## Required task
Reproduce every line of the material below word for word, leaving out the pictures.

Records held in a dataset
==========

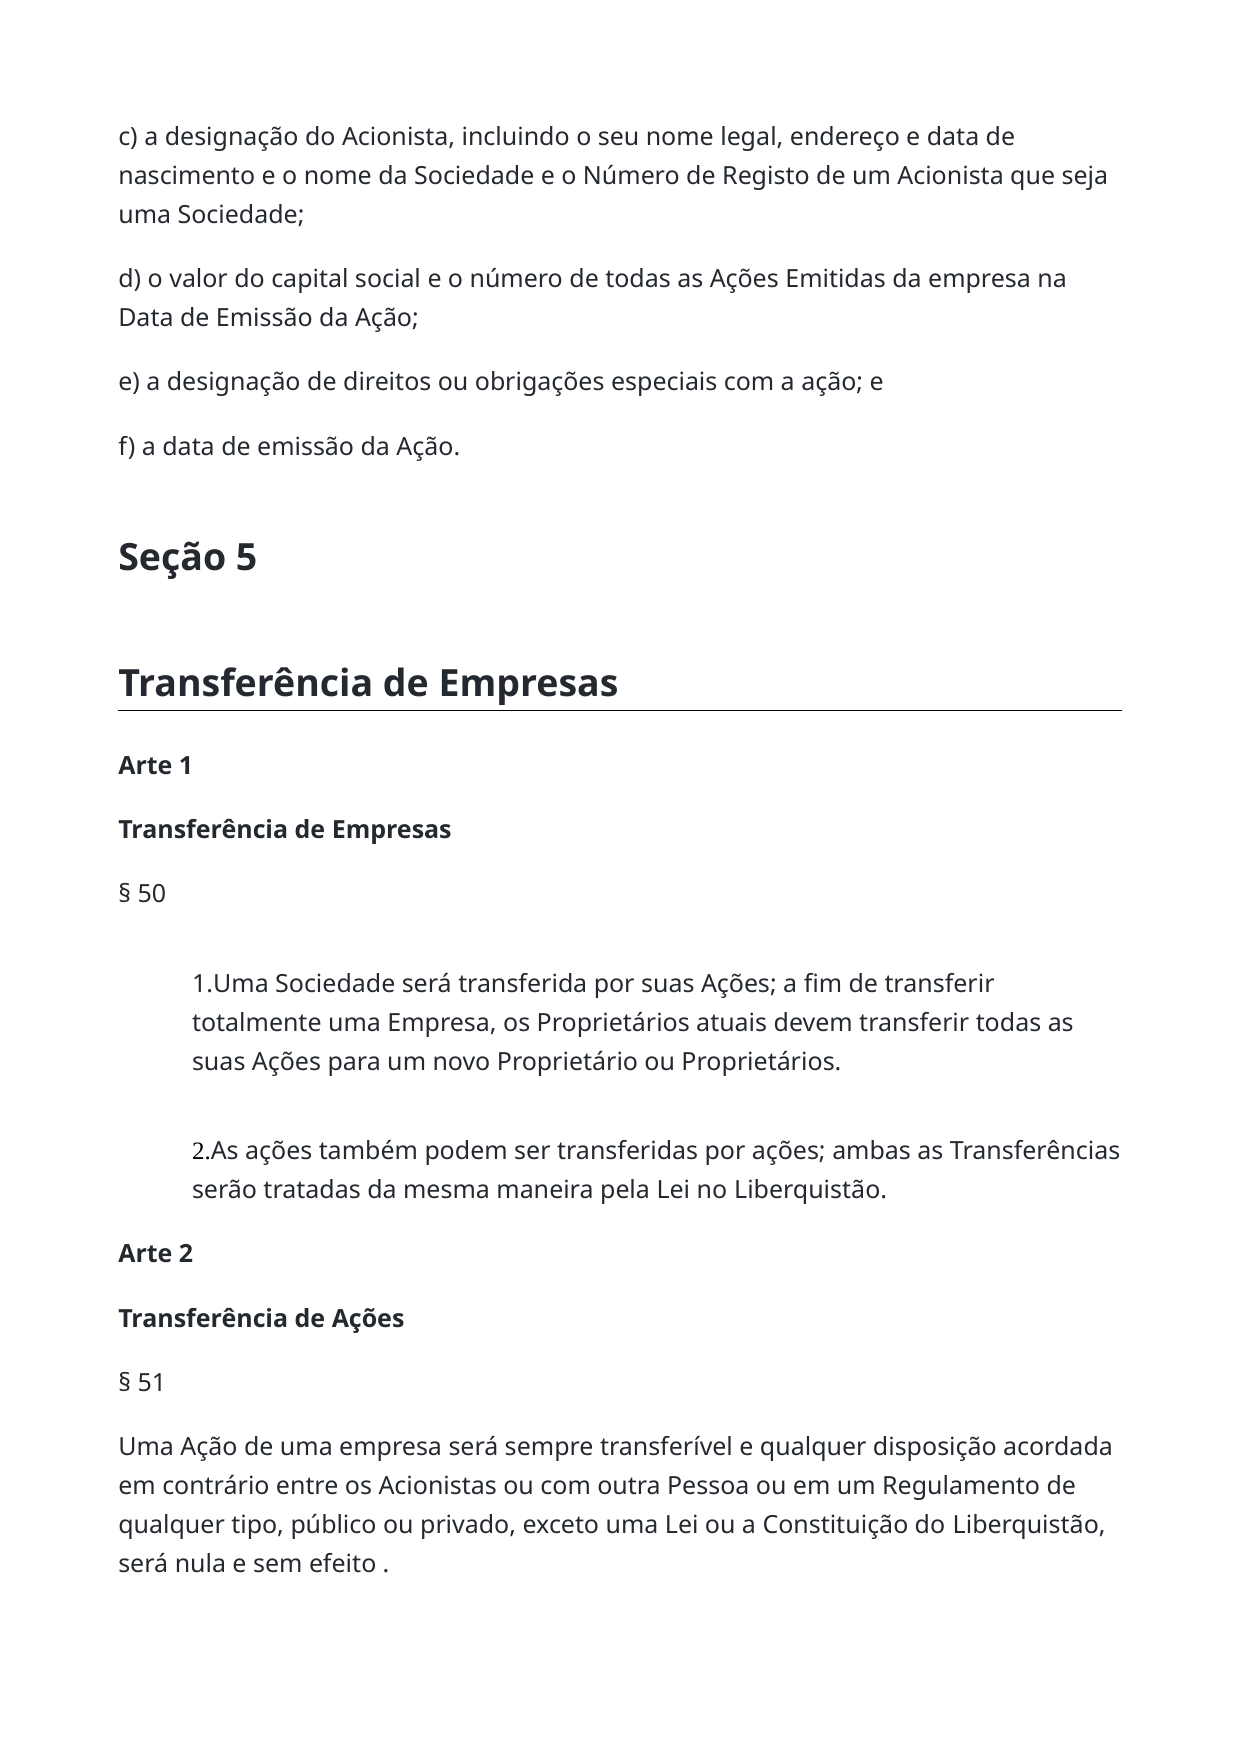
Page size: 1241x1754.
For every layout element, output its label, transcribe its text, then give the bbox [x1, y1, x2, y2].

text e) a designação de direitos ou obrigações especiais com a ação; e [118, 364, 1122, 398]
list Uma Sociedade será transferida por suas Ações; a fim de transferir totalmente uma Empresa, os Proprietários atuais devem transferir todas as suas Ações para um novo Proprietário ou Proprietários. [118, 965, 1122, 1078]
text § 50 [118, 876, 1122, 910]
text Arte 1 [118, 748, 1122, 782]
text c) a designação do Acionista, incluindo o seu nome legal, endereço e data de nascimento e o nome da Sociedade e o Número de Registo de um Acionista que seja uma Sociedade; [118, 118, 1122, 231]
subtitle Transferência de Empresas [118, 656, 1122, 710]
text f) a data de emissão da Ação. [118, 428, 1122, 462]
text § 51 [118, 1364, 1122, 1398]
text Arte 2 [118, 1236, 1122, 1270]
text Uma Ação de uma empresa será sempre transferível e qualquer disposição acordada em contrário entre os Acionistas ou com outra Pessoa ou em um Regulamento de qualquer tipo, público ou privado, exceto uma Lei ou a Constituição do Liberquistão, será nula e sem efeito . [118, 1429, 1122, 1580]
text Transferência de Empresas [118, 812, 1122, 846]
text Transferência de Ações [118, 1300, 1122, 1334]
text d) o valor do capital social e o número de todas as Ações Emitidas da empresa na Data de Emissão da Ação; [118, 261, 1122, 334]
list As ações também podem ser transferidas por ações; ambas as Transferências serão tratadas da mesma maneira pela Lei no Liberquistão. [118, 1133, 1122, 1206]
subtitle Seção 5 [118, 530, 1122, 581]
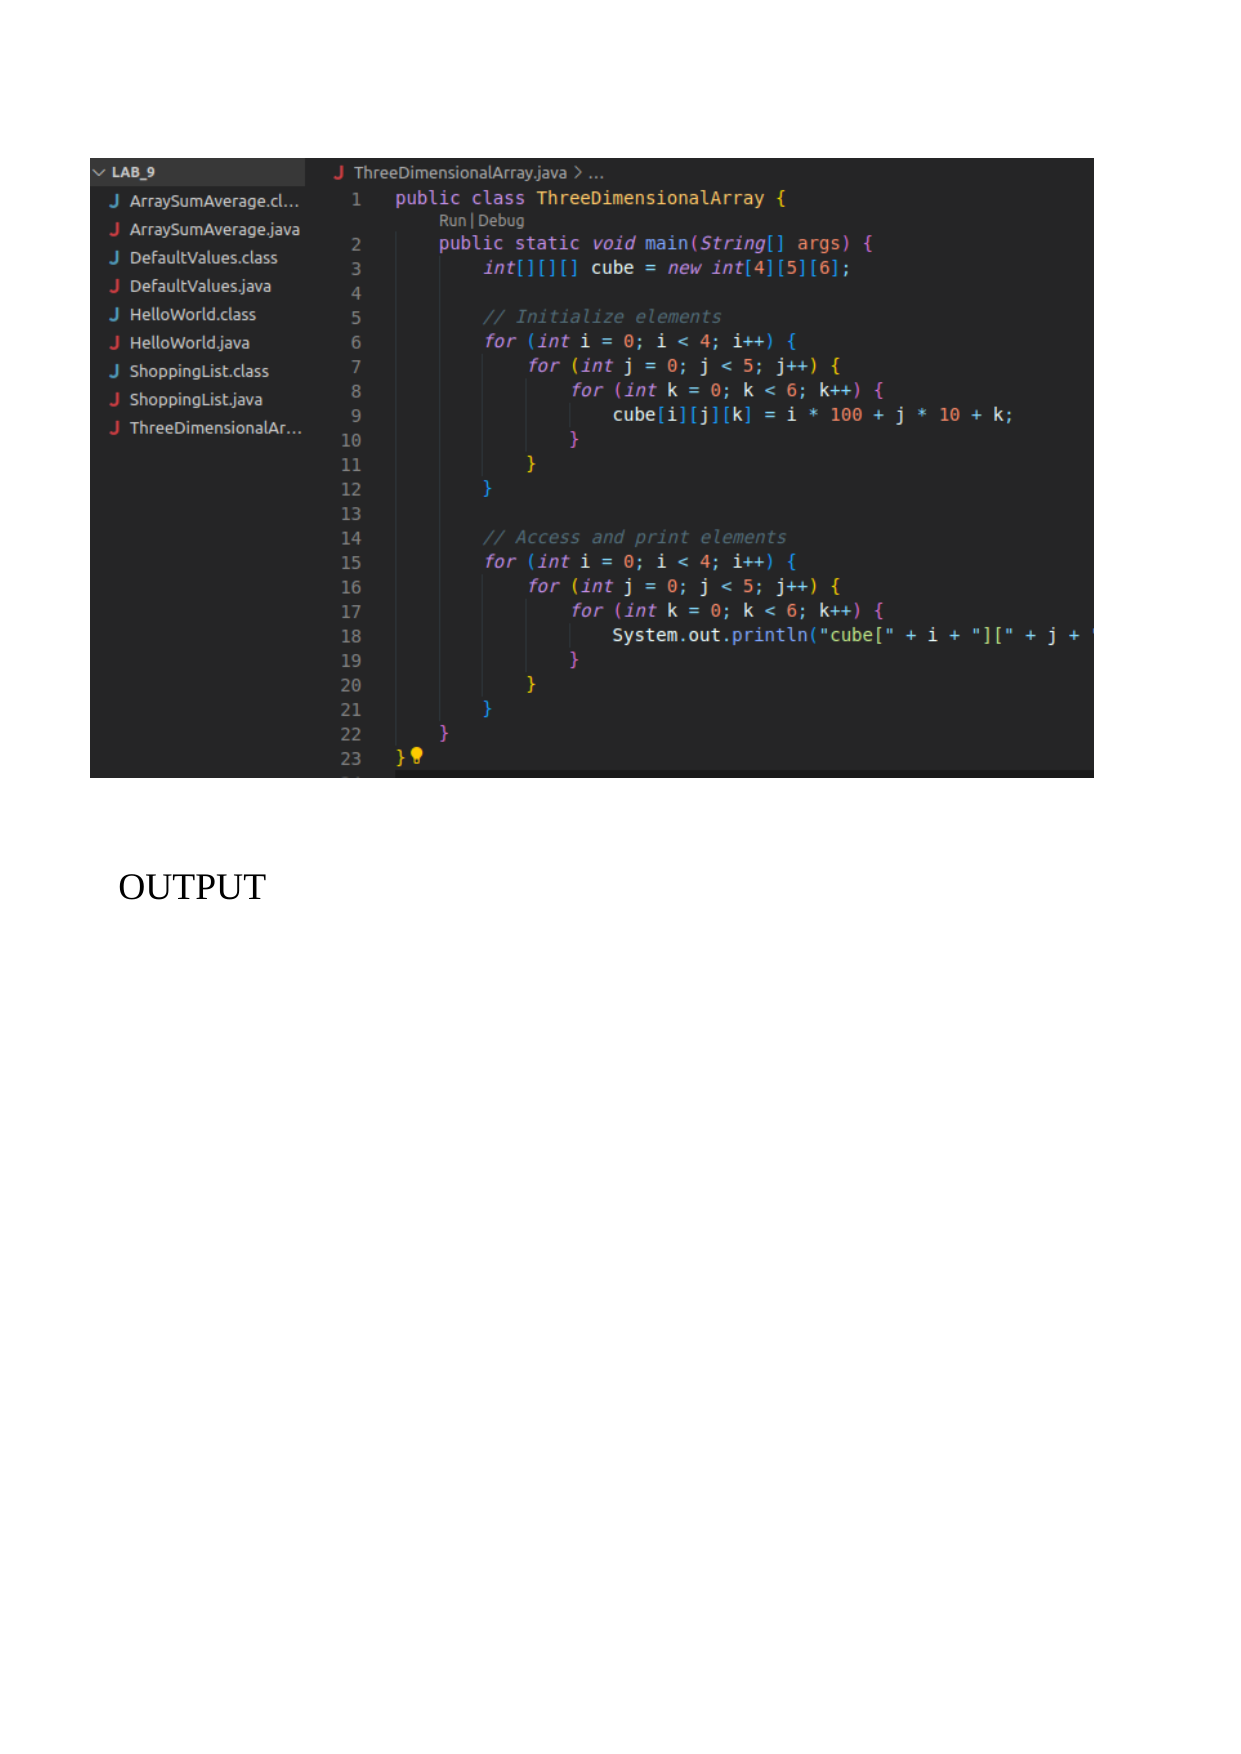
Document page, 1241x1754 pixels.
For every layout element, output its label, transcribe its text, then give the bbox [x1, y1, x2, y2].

text OUTPUT [118, 864, 1122, 907]
picture [90, 158, 1094, 778]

==========

## Answer to the exercise
Page size: 1241x1754.
For every layout element, output its label, transcribe its text, then give the bbox [x1, y1, x2, y2].

text e) a designação de direitos ou obrigações especiais com a ação; e [118, 364, 1122, 398]
list Uma Sociedade será transferida por suas Ações; a fim de transferir totalmente uma Empresa, os Proprietários atuais devem transferir todas as suas Ações para um novo Proprietário ou Proprietários. [118, 965, 1122, 1078]
text § 50 [118, 876, 1122, 910]
text Arte 1 [118, 748, 1122, 782]
text c) a designação do Acionista, incluindo o seu nome legal, endereço e data de nascimento e o nome da Sociedade e o Número de Registo de um Acionista que seja uma Sociedade; [118, 118, 1122, 231]
subtitle Transferência de Empresas [118, 656, 1122, 710]
text f) a data de emissão da Ação. [118, 428, 1122, 462]
text § 51 [118, 1364, 1122, 1398]
text Arte 2 [118, 1236, 1122, 1270]
text Uma Ação de uma empresa será sempre transferível e qualquer disposição acordada em contrário entre os Acionistas ou com outra Pessoa ou em um Regulamento de qualquer tipo, público ou privado, exceto uma Lei ou a Constituição do Liberquistão, será nula e sem efeito . [118, 1429, 1122, 1580]
text Transferência de Empresas [118, 812, 1122, 846]
text Transferência de Ações [118, 1300, 1122, 1334]
text d) o valor do capital social e o número de todas as Ações Emitidas da empresa na Data de Emissão da Ação; [118, 261, 1122, 334]
list As ações também podem ser transferidas por ações; ambas as Transferências serão tratadas da mesma maneira pela Lei no Liberquistão. [118, 1133, 1122, 1206]
subtitle Seção 5 [118, 530, 1122, 581]
Document page, 1241x1754 pixels.
For every layout element, output its label, transcribe its text, then give the bbox [x1, y1, x2, y2].

text OUTPUT [118, 864, 1122, 907]
picture [90, 158, 1094, 778]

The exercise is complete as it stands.